Guide to Marketing to DoD

Are you a small business interested in working for DoD? Pursuing DoD contracts is not for everyone; it requires patience, persistence and an in-depth understanding of federal acquisition rules.

It typically takes at least 18 months of planning before a government contractor wins their first contract. Plan to invest significant time and resources becoming procurement ready, identifying potential opportunities, marketing to potential clients, developing proposals, implementing your first DoD contract and complying with DoD rules.

While it’s not easy, several government resources and tools can help you win your first DoD contract. This step-by-step guide explains how to get started.

Step 1: Enlist Your Support Network
DoD’s support network serves you. In 1985, DoD created the Procurement Technical Assistance Program (PTAP), which is administered by the Department of Defense Office of Small Business Programs, for the specific purpose of helping small businesses that want to learn about doing business with DoD.

The APEX Accelerators help small businesses compete for and execute contracts with DoD and other federal agencies. Most APEX Accelerator services are free. You can find your local APEX Accelerator here.

Small Business Development Centers (SBDCs) provide aspiring entrepreneurs and small business owners free one-on-one training in business plan development, finance and marketing. SCORE holds events and workshops across the country to match entrepreneurs with local, volunteer mentors. You can find your local SCORE business office here.

A list of public and private programs that support veteran entrepreneurs is here.

Women Impacting Public Policy (WIPP), American Express OPEN and the Small Business Administration launched ChallengeHER in 2013 to boost government contracting opportunities for WOSBs. ChallengeHER provides free workshops, mentoring and direct access to government buyers. 

Step 2: Understand the Rules
Review the Federal Acquisition Regulation (FAR) and the Defense Federal Acquisition Regulation Supplement (DFARS). These rules, which govern DoD acquisitions, are complex.

It’s very important to understand the rules. For example, WOSB sole-source authority was established in 2015, but the WOSB sole-source authority works differently than the 8(a)’s sole-source authority. Many WOSBs believe they are entitled to sole-source contracts because the authority exists. It doesn’t work that way. In the WOSB program, sole-source contracts are only authorized when only one WOSB can perform the requirement. And that has to be demonstrated through market research.

Step 3: Register in SAM
The FAR requires all federal government contractors to be registered in the System for Award Management ( Your local APEX Accelerator can help you complete your SAM registration for free. SAM’s website includes FAQs, user guides, helpful hints and videos. If you have questions about SAM, you can contact the Federal Service Desk at 866–606–8220.

Step 4: Target Your Market

10 Steps to Winning Your First DoD ContractDownload our Guide to Marketing to DoD

DoD employs more than 30,000 acquisition staff. In fiscal year 2021, DoD awarded more than $154 billion in prime contracts to small businesses.

10 Tips for Marketing to DoD

  1. Follow the money.
  2. Arm yourself with information and facts, not emotion.
  3. Find your niche. Don’t try to be everything to everybody.
  4. Target your market and understand your prospective customer’s mission, environment, challenges and hot buttons.
  5. Meet with Small Business Professionals.
  6. Don’t provide a standard, canned presentation to potential customers. Research their requirements and understand their challenges.
  7. Explain how your service or product has a positive impact on a project’s cost, schedule and performance.
  8. Identify your differentiators—what separates you from other great performers?

*Information supplied:*

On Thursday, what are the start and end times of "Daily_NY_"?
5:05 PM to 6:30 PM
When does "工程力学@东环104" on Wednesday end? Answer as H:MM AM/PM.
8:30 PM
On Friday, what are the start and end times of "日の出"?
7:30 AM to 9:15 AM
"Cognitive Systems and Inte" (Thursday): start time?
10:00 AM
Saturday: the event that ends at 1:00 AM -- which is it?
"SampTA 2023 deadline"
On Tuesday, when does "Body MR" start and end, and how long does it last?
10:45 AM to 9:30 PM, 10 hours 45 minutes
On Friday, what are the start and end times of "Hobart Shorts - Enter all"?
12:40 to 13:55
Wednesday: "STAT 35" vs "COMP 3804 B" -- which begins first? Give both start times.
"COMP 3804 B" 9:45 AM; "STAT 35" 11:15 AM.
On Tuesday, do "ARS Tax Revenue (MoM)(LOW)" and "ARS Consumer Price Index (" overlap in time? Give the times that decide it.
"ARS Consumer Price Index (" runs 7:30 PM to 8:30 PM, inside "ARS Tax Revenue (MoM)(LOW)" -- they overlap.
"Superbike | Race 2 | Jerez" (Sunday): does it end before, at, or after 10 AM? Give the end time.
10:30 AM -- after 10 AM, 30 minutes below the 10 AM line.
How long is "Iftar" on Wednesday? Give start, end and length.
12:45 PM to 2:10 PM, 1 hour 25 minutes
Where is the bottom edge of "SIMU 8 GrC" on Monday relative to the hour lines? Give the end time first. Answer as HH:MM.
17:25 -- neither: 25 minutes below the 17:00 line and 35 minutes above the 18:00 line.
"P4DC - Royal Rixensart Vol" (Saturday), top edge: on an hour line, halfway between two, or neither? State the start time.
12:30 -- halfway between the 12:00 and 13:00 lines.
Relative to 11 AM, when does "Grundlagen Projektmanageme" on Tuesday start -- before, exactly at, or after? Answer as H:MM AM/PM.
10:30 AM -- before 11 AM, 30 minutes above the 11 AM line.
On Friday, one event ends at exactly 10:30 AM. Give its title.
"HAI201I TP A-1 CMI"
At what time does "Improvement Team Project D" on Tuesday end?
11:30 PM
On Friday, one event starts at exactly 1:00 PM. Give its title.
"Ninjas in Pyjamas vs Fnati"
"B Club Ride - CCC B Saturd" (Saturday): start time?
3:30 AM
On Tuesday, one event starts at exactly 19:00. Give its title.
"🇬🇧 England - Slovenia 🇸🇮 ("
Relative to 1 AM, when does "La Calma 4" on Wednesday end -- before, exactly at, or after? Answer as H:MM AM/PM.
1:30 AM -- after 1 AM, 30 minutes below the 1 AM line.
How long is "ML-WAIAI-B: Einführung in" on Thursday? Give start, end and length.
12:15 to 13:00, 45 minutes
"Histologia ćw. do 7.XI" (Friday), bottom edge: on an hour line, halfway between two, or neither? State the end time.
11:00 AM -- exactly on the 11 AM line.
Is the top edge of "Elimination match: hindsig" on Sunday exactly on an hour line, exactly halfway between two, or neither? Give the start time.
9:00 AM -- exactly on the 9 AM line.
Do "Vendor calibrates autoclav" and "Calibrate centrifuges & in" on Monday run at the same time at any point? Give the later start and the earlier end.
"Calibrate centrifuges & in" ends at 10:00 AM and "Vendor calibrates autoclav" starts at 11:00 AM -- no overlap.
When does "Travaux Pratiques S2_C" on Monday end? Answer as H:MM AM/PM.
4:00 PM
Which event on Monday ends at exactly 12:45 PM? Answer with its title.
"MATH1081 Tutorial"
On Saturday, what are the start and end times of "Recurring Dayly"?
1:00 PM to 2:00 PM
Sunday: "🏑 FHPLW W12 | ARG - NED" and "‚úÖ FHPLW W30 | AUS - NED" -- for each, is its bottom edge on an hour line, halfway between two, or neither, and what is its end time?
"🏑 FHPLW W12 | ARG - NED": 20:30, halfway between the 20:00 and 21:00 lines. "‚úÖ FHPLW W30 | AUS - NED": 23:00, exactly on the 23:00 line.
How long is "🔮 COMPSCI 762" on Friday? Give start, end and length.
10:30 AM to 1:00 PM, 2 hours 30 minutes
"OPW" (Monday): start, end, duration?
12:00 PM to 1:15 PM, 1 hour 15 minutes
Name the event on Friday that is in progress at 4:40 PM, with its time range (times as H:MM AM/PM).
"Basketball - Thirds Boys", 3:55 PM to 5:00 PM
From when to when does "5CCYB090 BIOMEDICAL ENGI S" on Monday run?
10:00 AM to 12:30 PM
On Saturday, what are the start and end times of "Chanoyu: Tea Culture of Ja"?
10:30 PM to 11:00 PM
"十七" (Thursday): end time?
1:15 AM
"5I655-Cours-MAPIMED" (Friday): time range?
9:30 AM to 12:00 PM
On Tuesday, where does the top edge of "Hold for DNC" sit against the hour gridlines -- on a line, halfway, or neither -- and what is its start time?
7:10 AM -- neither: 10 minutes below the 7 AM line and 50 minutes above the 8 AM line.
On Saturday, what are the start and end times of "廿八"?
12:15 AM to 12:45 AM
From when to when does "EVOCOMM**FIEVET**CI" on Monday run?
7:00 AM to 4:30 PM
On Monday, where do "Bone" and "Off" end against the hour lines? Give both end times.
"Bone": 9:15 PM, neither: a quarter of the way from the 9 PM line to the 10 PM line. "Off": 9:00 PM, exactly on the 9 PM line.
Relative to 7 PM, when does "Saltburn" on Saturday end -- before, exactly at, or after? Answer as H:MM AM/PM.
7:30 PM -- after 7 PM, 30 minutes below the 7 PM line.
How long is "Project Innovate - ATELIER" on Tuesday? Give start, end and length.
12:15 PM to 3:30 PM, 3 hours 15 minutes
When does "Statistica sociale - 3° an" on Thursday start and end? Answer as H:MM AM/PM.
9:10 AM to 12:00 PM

*Requests:*
A - According to the DoD marketing guide, how much did DoD award in prime contracts to small businesses in fiscal year 2021?
B - Render this sentence from the DoD marketing guide in Spanish: "It typically takes at least 18 months of planning before a government contractor wins their first contract."
The records have no role in this work.

*Answers to the problems:*
A - More than $154 billion.

B - Por lo general, se necesitan al menos 18 meses de planificación antes de que un contratista del gobierno gane su primer contrato.